Former Harvard University professor of radiology Harry Z. Mellins, MD, understood that the profession goes beyond image analysis. Referred to as “the epitome of the clinician/scholar,” Mellins served as the chief of diagnostic radiology and residency program director at Peter Bent Brigham Hospital, which is now Brigham and Women’s Hospital. He was also a mentor and a teacher who not only wanted his students to become successful radiologists, but also to develop insight into their practice. He once wrote:
“The diagnostic radiologist is a clinician who has sacrificed one of the greatest glories of the practice of medicine and its greatest responsibility - the daily contact with the ill and their families - in order to concentrate more on the essence of our profession, the pathology of the living. This he sees through the medium of shadows which has left him open to the charge of not quite being a real clinician.
But shadows, after all, are real. What are we to one another and what is the world to any of us but an inverted image on the retina? Seeing is done with the mind. The camera does not see; it records. The radiologist perceived the shadow, sees a lesion, and imagines the man.
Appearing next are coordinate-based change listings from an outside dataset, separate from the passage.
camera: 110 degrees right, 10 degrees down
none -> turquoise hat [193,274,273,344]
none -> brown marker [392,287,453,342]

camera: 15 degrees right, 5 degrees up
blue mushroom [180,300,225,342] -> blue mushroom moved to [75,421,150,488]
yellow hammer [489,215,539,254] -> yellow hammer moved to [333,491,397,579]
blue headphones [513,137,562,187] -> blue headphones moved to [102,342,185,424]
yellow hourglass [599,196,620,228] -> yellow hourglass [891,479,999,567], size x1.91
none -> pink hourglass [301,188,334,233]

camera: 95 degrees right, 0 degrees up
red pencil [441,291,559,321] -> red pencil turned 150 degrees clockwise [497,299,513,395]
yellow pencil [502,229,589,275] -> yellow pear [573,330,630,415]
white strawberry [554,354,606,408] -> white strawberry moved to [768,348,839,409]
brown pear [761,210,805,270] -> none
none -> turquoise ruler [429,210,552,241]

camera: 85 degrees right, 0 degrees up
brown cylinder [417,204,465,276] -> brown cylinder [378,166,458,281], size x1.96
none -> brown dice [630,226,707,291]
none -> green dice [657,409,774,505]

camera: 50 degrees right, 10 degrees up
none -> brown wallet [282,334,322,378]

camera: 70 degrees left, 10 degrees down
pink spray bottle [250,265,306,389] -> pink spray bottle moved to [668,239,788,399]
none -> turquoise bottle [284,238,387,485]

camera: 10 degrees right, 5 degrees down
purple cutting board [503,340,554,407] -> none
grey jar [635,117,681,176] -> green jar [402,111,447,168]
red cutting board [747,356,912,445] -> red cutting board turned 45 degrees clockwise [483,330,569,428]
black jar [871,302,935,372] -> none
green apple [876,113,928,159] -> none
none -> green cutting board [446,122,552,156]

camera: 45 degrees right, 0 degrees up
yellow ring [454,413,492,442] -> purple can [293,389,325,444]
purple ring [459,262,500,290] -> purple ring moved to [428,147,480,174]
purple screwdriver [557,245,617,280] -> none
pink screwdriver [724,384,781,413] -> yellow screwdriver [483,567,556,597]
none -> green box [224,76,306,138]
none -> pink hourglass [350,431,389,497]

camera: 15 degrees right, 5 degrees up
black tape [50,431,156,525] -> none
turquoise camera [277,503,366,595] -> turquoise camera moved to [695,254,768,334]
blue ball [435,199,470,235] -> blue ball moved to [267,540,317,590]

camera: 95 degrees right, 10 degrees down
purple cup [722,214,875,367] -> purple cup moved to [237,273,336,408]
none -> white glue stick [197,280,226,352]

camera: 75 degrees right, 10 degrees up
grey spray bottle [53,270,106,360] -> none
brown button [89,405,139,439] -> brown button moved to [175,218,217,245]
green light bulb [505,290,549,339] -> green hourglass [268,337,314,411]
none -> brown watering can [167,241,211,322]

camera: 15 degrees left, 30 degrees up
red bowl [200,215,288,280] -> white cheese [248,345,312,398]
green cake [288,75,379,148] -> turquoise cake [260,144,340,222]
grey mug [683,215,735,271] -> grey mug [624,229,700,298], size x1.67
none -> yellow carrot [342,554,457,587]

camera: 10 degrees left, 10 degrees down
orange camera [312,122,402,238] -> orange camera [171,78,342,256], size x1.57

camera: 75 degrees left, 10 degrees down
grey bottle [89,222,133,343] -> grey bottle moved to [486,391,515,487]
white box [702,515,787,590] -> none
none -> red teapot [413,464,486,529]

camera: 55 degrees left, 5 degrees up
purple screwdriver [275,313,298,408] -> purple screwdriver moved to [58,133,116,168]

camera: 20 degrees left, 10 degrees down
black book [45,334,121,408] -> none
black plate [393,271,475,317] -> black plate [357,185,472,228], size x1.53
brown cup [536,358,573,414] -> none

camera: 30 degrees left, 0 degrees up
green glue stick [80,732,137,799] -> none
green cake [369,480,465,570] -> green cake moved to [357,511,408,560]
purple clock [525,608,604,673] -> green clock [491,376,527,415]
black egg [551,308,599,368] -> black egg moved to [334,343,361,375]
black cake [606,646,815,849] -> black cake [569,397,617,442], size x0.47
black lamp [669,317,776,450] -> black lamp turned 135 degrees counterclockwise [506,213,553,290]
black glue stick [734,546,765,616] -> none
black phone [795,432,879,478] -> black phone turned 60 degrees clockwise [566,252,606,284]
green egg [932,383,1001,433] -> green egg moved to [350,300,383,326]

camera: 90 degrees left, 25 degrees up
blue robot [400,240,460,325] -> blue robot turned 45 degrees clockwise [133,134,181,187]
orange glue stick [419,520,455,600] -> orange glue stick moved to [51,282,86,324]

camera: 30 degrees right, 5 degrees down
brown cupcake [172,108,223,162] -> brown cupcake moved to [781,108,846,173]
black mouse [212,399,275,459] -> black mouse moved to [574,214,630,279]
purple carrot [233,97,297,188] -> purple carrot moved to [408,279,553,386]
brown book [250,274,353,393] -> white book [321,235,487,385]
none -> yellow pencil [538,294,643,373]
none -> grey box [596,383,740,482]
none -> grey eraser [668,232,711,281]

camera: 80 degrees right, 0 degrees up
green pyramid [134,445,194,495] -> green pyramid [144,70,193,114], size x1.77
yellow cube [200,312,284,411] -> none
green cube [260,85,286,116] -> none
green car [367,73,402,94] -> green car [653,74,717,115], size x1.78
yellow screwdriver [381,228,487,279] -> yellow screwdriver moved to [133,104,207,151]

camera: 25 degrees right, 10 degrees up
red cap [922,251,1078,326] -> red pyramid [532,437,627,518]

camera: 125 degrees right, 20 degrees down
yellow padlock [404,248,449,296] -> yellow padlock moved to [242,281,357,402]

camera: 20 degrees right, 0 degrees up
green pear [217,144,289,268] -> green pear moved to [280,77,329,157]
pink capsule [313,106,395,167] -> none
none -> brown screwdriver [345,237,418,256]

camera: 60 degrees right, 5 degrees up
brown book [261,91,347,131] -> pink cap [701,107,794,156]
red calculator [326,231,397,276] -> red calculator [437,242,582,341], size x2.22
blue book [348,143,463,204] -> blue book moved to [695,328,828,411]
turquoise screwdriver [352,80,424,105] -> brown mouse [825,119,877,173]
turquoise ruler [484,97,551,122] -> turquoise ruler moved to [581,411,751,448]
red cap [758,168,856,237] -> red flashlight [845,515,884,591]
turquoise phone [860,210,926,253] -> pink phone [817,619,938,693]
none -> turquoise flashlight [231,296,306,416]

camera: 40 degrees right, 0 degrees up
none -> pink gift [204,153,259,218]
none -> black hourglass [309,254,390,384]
The bedside physician sees the man, perceives the signs and imagines the lesion. They practice from the outside in and we from the inside out. Both are clinicians, for in truth there is no other kind of doctor worthy of the name. The decisive test for all is finally and always the bedside. This, then, is one concept of the radiologist - with a film on the viewbox but the bedside in his or her mind.”
His words are an important reminder as to why radiologists chose this field. Radiologists perform the reverse of what other clinicians do, they examine “from the inside out.”